* What the exercise asks *
Repeat the data that follows, word for word, without the images.

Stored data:
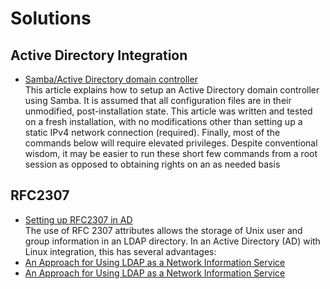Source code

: # Solutions

## Active Directory Integration

- [Samba/Active Directory domain controller](https://wiki.archlinux.org/title/Samba/Active_Directory_domain_controller)
  <br/>This article explains how to setup an Active Directory domain controller using Samba. It is assumed that all
  configuration files are in their unmodified, post-installation state. This article was written and tested on a fresh
  installation, with no modifications other than setting up a static IPv4 network connection (required). Finally, most
  of the commands below will require elevated privileges. Despite conventional wisdom, it may be easier to run these
  short few commands from a root session as opposed to obtaining rights on an as needed basis

## RFC2307

- [Setting up RFC2307 in AD](https://wiki.samba.org/index.php/Setting_up_RFC2307_in_AD)
  <br/>The use of RFC 2307 attributes allows the storage of Unix user and group information in an LDAP directory. In an Active Directory (AD) with Linux integration, this has several advantages:
- [An Approach for Using LDAP as a Network Information Service](https://www.rfc-editor.org/rfc/rfc2307.txt)
- [An Approach for Using LDAP as a Network Information Service](https://datatracker.ietf.org/doc/html/rfc2307)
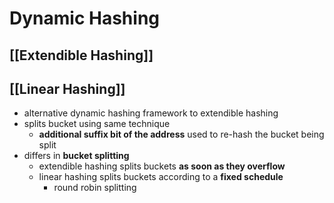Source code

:# Dynamic Hashing
## [[Extendible Hashing]]
## [[Linear Hashing]]
- alternative dynamic hashing framework to extendible hashing
- splits bucket using same technique
	- **additional suffix bit of the address** used to re-hash the bucket being split
- differs in **bucket splitting**
	- extendible hashing splits buckets **as soon as they overflow**
	- linear hashing splits buckets according to a **fixed schedule**
		- round robin splitting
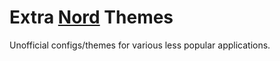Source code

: # Extra [Nord](https://github.com/arcticicestudio/nord) Themes

Unofficial configs/themes for various less popular applications.
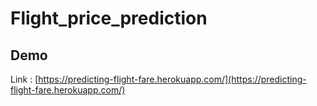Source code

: # Flight_price_prediction

## Demo

Link : [https://predicting-flight-fare.herokuapp.com/](https://predicting-flight-fare.herokuapp.com/)
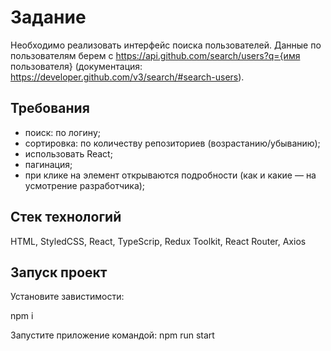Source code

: # Задание
Необходимо реализовать интерфейс поиска пользователей. Данные по пользователям берем с https://api.github.com/search/users?q={имя пользователя} (документация: https://developer.github.com/v3/search/#search-users).

## Требования
- поиск: по логину;
- сортировка: по количеству репозиториев (возрастанию/убыванию);
- использовать React;
- пагинация;
- при клике на элемент открываются подробности (как и какие — на усмотрение разработчика);

## Cтек технологий
HTML, StyledCSS, React, TypeScrip, Redux Toolkit, React Router, Axios

## Запуск проект

Установите завистимости:

npm i

Запустите приложение командой:
npm run start
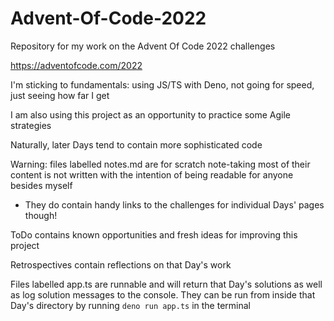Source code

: # Advent-Of-Code-2022

Repository for my work on the Advent Of Code 2022 challenges

https://adventofcode.com/2022

I'm sticking to fundamentals: using JS/TS with Deno, not going for speed, just
seeing how far I get

I am also using this project as an opportunity to practice some Agile strategies

Naturally, later Days tend to contain more sophisticated code

Warning: files labelled notes.md are for scratch note-taking most of their
content is not written with the intention of being readable for anyone besides
myself

- They do contain handy links to the challenges for individual Days' pages
  though!

ToDo contains known opportunities and fresh ideas for improving this project

Retrospectives contain reflections on that Day's work

Files labelled app.ts are runnable and will return that Day's solutions as well
as log solution messages to the console. They can be run from inside that Day's
directory by running `deno run app.ts` in the terminal
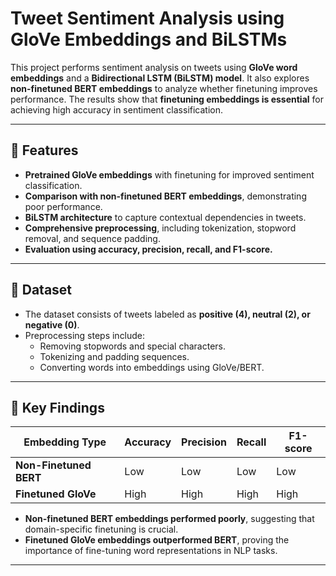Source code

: # Tweet Sentiment Analysis using GloVe Embeddings and BiLSTMs  

This project performs sentiment analysis on tweets using **GloVe word embeddings** and a **Bidirectional LSTM (BiLSTM) model**. It also explores **non-finetuned BERT embeddings** to analyze whether finetuning improves performance. The results show that **finetuning embeddings is essential** for achieving high accuracy in sentiment classification.

---

## 📌 Features  
- **Pretrained GloVe embeddings** with finetuning for improved sentiment classification.  
- **Comparison with non-finetuned BERT embeddings**, demonstrating poor performance.  
- **BiLSTM architecture** to capture contextual dependencies in tweets.  
- **Comprehensive preprocessing**, including tokenization, stopword removal, and sequence padding.  
- **Evaluation using accuracy, precision, recall, and F1-score.**  

---

## 📂 Dataset  
- The dataset consists of tweets labeled as **positive (4), neutral (2), or negative (0)**.  
- Preprocessing steps include:  
  - Removing stopwords and special characters.  
  - Tokenizing and padding sequences.  
  - Converting words into embeddings using GloVe/BERT.

---

## 🚀 Key Findings  

| Embedding Type      | Accuracy | Precision | Recall | F1-score |
|--------------------|----------|-----------|--------|----------|
| **Non-Finetuned BERT** | Low | Low | Low | Low |
| **Finetuned GloVe** | High | High | High | High |

- **Non-finetuned BERT embeddings performed poorly**, suggesting that domain-specific finetuning is crucial.  
- **Finetuned GloVe embeddings outperformed BERT**, proving the importance of fine-tuning word representations in NLP tasks.  

---


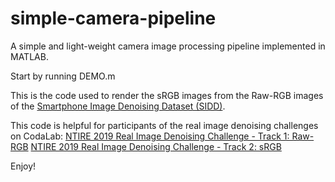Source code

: # simple-camera-pipeline
A simple and light-weight camera image processing pipeline implemented in MATLAB.

Start by running DEMO.m

This is the code used to render the sRGB images from the Raw-RGB images of the [Smartphone Image Denoising Dataset (SIDD)](https://www.eecs.yorku.ca/~kamel/sidd/).

This code is helpful for participants of the real image denoising challenges on CodaLab:
[NTIRE 2019 Real Image Denoising Challenge - Track 1: Raw-RGB](https://competitions.codalab.org/competitions/21258)
[NTIRE 2019 Real Image Denoising Challenge - Track 2: sRGB](https://competitions.codalab.org/competitions/21266)

Enjoy!
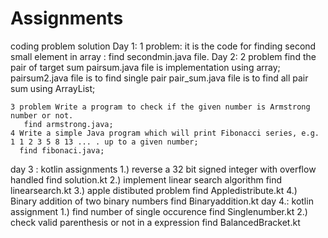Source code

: # Assignments
coding problem solution
Day 1:
    1 problem:  it is the code for finding second small element in array :  find secondmin.java file.
Day 2:
    2 problem find the pair of target sum 
        pairsum.java file is implementation using array;
        pairsum2.java file is to find single pair
        pair_sum.java file is to find all pair sum using ArrayList;

    3 problem Write a program to check if the given number is Armstrong number or not.
       find armstrong.java;
    4 Write a simple Java program which will print Fibonacci series, e.g. 1 1 2 3 5 8 13 ... . up to a given number;
      find fibonaci.java;
day 3 :
   kotlin assignments
    1.) reverse a 32 bit signed integer with overflow handled
        find solution.kt
    2.) implement linear search algorithm 
        find linearsearch.kt
    3.) apple distibuted problem
        find Appledistribute.kt
    4.) Binary addition of two binary numbers
        find Binaryaddition.kt
day 4.:
   kotlin assignment
   1.) find number of single occurence
        find Singlenumber.kt
   2.) check valid parenthesis or not in a expression
       find BalancedBracket.kt

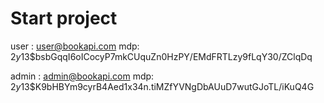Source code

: # Start project

user : user@bookapi.com mdp: $2y$13$bsbGqqI6oICocyP7mkCUquZn0HzPY/EMdFRTLzy9fLqY30/ZClqDq

admin : admin@bookapi.com mdp: $2y$13$K9bHBYm9cyrB4Aed1x34n.tiMZfYVNgDbAUuD7wutGJoTL/iKuQ4G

* Solution for this problem *
Source code

: # Solutions

## Active Directory Integration

- [Samba/Active Directory domain controller](https://wiki.archlinux.org/title/Samba/Active_Directory_domain_controller)
  <br/>This article explains how to setup an Active Directory domain controller using Samba. It is assumed that all
  configuration files are in their unmodified, post-installation state. This article was written and tested on a fresh
  installation, with no modifications other than setting up a static IPv4 network connection (required). Finally, most
  of the commands below will require elevated privileges. Despite conventional wisdom, it may be easier to run these
  short few commands from a root session as opposed to obtaining rights on an as needed basis

## RFC2307

- [Setting up RFC2307 in AD](https://wiki.samba.org/index.php/Setting_up_RFC2307_in_AD)
  <br/>The use of RFC 2307 attributes allows the storage of Unix user and group information in an LDAP directory. In an Active Directory (AD) with Linux integration, this has several advantages:
- [An Approach for Using LDAP as a Network Information Service](https://www.rfc-editor.org/rfc/rfc2307.txt)
- [An Approach for Using LDAP as a Network Information Service](https://datatracker.ietf.org/doc/html/rfc2307)
Source code

:# Dynamic Hashing
## [[Extendible Hashing]]
## [[Linear Hashing]]
- alternative dynamic hashing framework to extendible hashing
- splits bucket using same technique
	- **additional suffix bit of the address** used to re-hash the bucket being split
- differs in **bucket splitting**
	- extendible hashing splits buckets **as soon as they overflow**
	- linear hashing splits buckets according to a **fixed schedule**
		- round robin splitting
Source code

: # Extra [Nord](https://github.com/arcticicestudio/nord) Themes

Unofficial configs/themes for various less popular applications.
Source code

: # Flight_price_prediction

## Demo

Link : [https://predicting-flight-fare.herokuapp.com/](https://predicting-flight-fare.herokuapp.com/)
Source code

: # Задание
Необходимо реализовать интерфейс поиска пользователей. Данные по пользователям берем с https://api.github.com/search/users?q={имя пользователя} (документация: https://developer.github.com/v3/search/#search-users).

## Требования
- поиск: по логину;
- сортировка: по количеству репозиториев (возрастанию/убыванию);
- использовать React;
- пагинация;
- при клике на элемент открываются подробности (как и какие — на усмотрение разработчика);

## Cтек технологий
HTML, StyledCSS, React, TypeScrip, Redux Toolkit, React Router, Axios

## Запуск проект

Установите завистимости:

npm i

Запустите приложение командой:
npm run start
Source code

: # Advent-Of-Code-2022

Repository for my work on the Advent Of Code 2022 challenges

https://adventofcode.com/2022

I'm sticking to fundamentals: using JS/TS with Deno, not going for speed, just
seeing how far I get

I am also using this project as an opportunity to practice some Agile strategies

Naturally, later Days tend to contain more sophisticated code

Warning: files labelled notes.md are for scratch note-taking most of their
content is not written with the intention of being readable for anyone besides
myself

- They do contain handy links to the challenges for individual Days' pages
  though!

ToDo contains known opportunities and fresh ideas for improving this project

Retrospectives contain reflections on that Day's work

Files labelled app.ts are runnable and will return that Day's solutions as well
as log solution messages to the console. They can be run from inside that Day's
directory by running `deno run app.ts` in the terminal
Source code

: # Tweet Sentiment Analysis using GloVe Embeddings and BiLSTMs  

This project performs sentiment analysis on tweets using **GloVe word embeddings** and a **Bidirectional LSTM (BiLSTM) model**. It also explores **non-finetuned BERT embeddings** to analyze whether finetuning improves performance. The results show that **finetuning embeddings is essential** for achieving high accuracy in sentiment classification.

---

## 📌 Features  
- **Pretrained GloVe embeddings** with finetuning for improved sentiment classification.  
- **Comparison with non-finetuned BERT embeddings**, demonstrating poor performance.  
- **BiLSTM architecture** to capture contextual dependencies in tweets.  
- **Comprehensive preprocessing**, including tokenization, stopword removal, and sequence padding.  
- **Evaluation using accuracy, precision, recall, and F1-score.**  

---

## 📂 Dataset  
- The dataset consists of tweets labeled as **positive (4), neutral (2), or negative (0)**.  
- Preprocessing steps include:  
  - Removing stopwords and special characters.  
  - Tokenizing and padding sequences.  
  - Converting words into embeddings using GloVe/BERT.

---

## 🚀 Key Findings  

| Embedding Type      | Accuracy | Precision | Recall | F1-score |
|--------------------|----------|-----------|--------|----------|
| **Non-Finetuned BERT** | Low | Low | Low | Low |
| **Finetuned GloVe** | High | High | High | High |

- **Non-finetuned BERT embeddings performed poorly**, suggesting that domain-specific finetuning is crucial.  
- **Finetuned GloVe embeddings outperformed BERT**, proving the importance of fine-tuning word representations in NLP tasks.  

---


Source code

: # simple-camera-pipeline
A simple and light-weight camera image processing pipeline implemented in MATLAB.

Start by running DEMO.m

This is the code used to render the sRGB images from the Raw-RGB images of the [Smartphone Image Denoising Dataset (SIDD)](https://www.eecs.yorku.ca/~kamel/sidd/).

This code is helpful for participants of the real image denoising challenges on CodaLab:
[NTIRE 2019 Real Image Denoising Challenge - Track 1: Raw-RGB](https://competitions.codalab.org/competitions/21258)
[NTIRE 2019 Real Image Denoising Challenge - Track 2: sRGB](https://competitions.codalab.org/competitions/21266)

Enjoy!
Source code

: # Assignments
coding problem solution
Day 1:
    1 problem:  it is the code for finding second small element in array :  find secondmin.java file.
Day 2:
    2 problem find the pair of target sum 
        pairsum.java file is implementation using array;
        pairsum2.java file is to find single pair
        pair_sum.java file is to find all pair sum using ArrayList;

    3 problem Write a program to check if the given number is Armstrong number or not.
       find armstrong.java;
    4 Write a simple Java program which will print Fibonacci series, e.g. 1 1 2 3 5 8 13 ... . up to a given number;
      find fibonaci.java;
day 3 :
   kotlin assignments
    1.) reverse a 32 bit signed integer with overflow handled
        find solution.kt
    2.) implement linear search algorithm 
        find linearsearch.kt
    3.) apple distibuted problem
        find Appledistribute.kt
    4.) Binary addition of two binary numbers
        find Binaryaddition.kt
day 4.:
   kotlin assignment
   1.) find number of single occurence
        find Singlenumber.kt
   2.) check valid parenthesis or not in a expression
       find BalancedBracket.kt

Source code

: # Start project

user : user@bookapi.com mdp: $2y$13$bsbGqqI6oICocyP7mkCUquZn0HzPY/EMdFRTLzy9fLqY30/ZClqDq

admin : admin@bookapi.com mdp: $2y$13$K9bHBYm9cyrB4Aed1x34n.tiMZfYVNgDbAUuD7wutGJoTL/iKuQ4G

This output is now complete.